Passage for review:
-=-=-

CuPy is a NumPy/SciPy-compatible array library for GPU-accelerated computing. It wraps NVIDIA's optimized libraries (cuBLAS, cuFFT, cuSOLVER, cuSPARSE, cuRAND) so standard array operations are already highly tuned. Most NumPy code works by simply changing the import.

Full documentation: https://docs.cupy.dev/en/stable/

Table of Contents

  1. Installation and Setup
  2. The Drop-In Replacement Pattern
  3. Core API: cupy.ndarray
  4. Supported Operations
  5. Custom Kernels
  6. Kernel Fusion
  7. Memory Management
  8. Streams and Async Operations
  9. Multi-GPU
  10. Performance Optimization
  11. Interoperability
  12. Key Differences from NumPy
  13. Common Pitfalls
  14. Environment Variables

Installation and Setup

Always use uv add (never pip install or conda install) in all install instructions, docstrings, comments, and error messages.

-=-=-

[Stored data entries]
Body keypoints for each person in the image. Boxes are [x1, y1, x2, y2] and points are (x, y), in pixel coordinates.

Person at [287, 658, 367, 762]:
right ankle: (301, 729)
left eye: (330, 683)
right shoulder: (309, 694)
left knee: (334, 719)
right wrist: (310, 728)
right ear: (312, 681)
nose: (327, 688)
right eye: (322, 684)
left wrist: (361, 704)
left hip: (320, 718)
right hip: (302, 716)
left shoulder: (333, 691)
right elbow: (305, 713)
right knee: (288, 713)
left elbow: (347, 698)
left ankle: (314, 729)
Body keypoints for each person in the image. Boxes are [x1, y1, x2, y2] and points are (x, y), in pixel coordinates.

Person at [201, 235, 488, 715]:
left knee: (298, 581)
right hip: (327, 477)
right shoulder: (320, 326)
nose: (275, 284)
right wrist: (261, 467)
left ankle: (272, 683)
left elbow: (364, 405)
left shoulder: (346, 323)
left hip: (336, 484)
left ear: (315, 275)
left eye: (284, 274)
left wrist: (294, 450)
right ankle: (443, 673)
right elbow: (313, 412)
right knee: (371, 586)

-=-=-

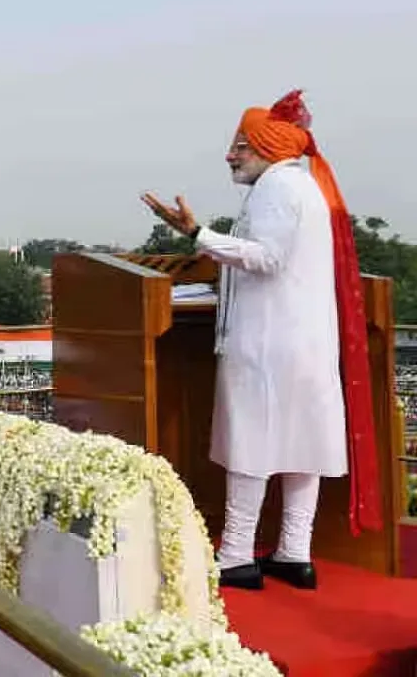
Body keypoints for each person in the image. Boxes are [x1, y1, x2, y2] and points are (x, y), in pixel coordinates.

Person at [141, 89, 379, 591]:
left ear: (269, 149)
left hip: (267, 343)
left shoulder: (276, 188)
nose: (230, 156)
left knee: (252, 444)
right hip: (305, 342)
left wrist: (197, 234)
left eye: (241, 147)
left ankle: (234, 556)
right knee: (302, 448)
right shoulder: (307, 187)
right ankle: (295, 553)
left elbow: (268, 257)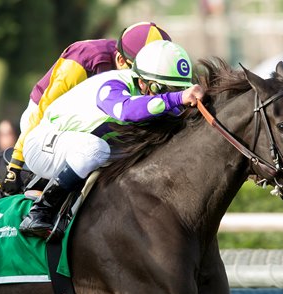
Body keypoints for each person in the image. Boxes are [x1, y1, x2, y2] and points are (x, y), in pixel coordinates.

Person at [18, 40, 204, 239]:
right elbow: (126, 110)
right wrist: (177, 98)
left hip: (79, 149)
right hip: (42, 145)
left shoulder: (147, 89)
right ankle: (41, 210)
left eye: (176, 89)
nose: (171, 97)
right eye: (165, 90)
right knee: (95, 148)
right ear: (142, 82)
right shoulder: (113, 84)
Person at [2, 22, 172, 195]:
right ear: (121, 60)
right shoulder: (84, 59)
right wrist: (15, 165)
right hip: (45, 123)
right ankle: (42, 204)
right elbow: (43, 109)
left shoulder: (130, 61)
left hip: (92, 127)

-=-=-

Required work:
Answer these questions using the CuPy overview at the top of the page.
1. Which NVIDIA libraries does CuPy wrap?
2. What is the title of section 7 in the table of contents?
3. Which command should all install instructions use?

Result of the exercise:
1. cuBLAS, cuFFT, cuSOLVER, cuSPARSE, and cuRAND.
2. Memory Management.
3. uv add.